Anneke Thompson, chief economist at CreditorWatch, also warned that default that the rising interest rate means defaults of small businesses were expected to rise by a percentage point over the next year.
The likes of Surfers Paradise in Queensland and Auburn in NSW are likely hotspots for mortgage defaults, flowing on to debt problems for local businesses.
How does Australia compare to other countries?
Associate Professor Vidyattama said Australia has "some luck" compared to other countries, with a high demand of commodities, including gas, coal and other minerals.
But it could backfire, he said, as international prices increase, so too will domestic prices.
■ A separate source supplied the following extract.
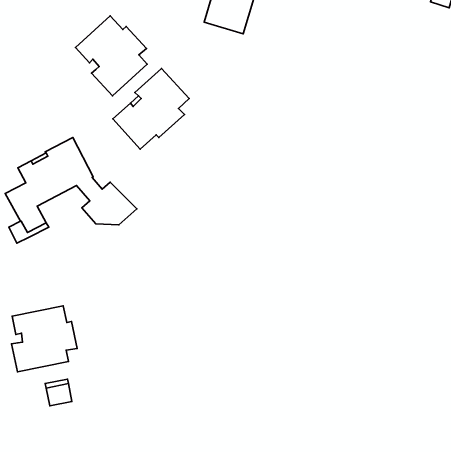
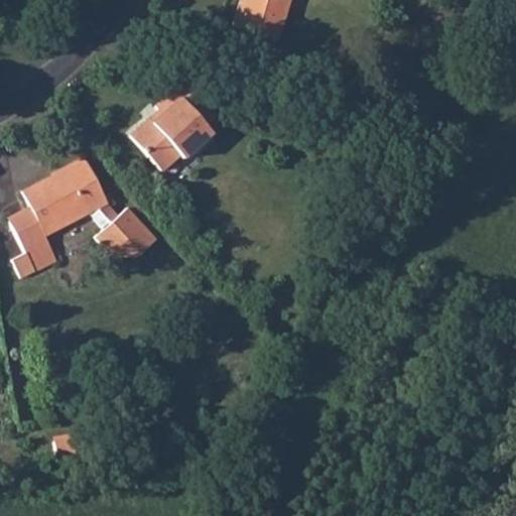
building: [75,16,147,96] -> none
building: [12,306,77,372] -> none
He said it's difficult to compare Australia to other countries as most nations around the world are also feeling the effects of Russia's invasion of Ukraine.
CreditorWatch's Ms Thompson said that Australia remains in a fairly steady position compared to its western counterparts.
"It’s important to note that whilst Australia’s inflation number is double the upper range of the RBA’s target, it is far below that of other western nations, suggesting that the RBA caught the cycle earlier than central banks in other countries," she said.
Are more rate rises expected?
In the RBA statement, Dr Lowe indicated there is room for a pause in interest rate rises at next month's board meeting.
"The board expects to take further steps in the process of normalising monetary conditions over the months ahead, but it is not on a pre-set path," he said.
Ms Thompson said forecasting the pace of interest rate rises in the future is a fraught task.
"Luck and other factors outside the control of the RBA will tell the story there.”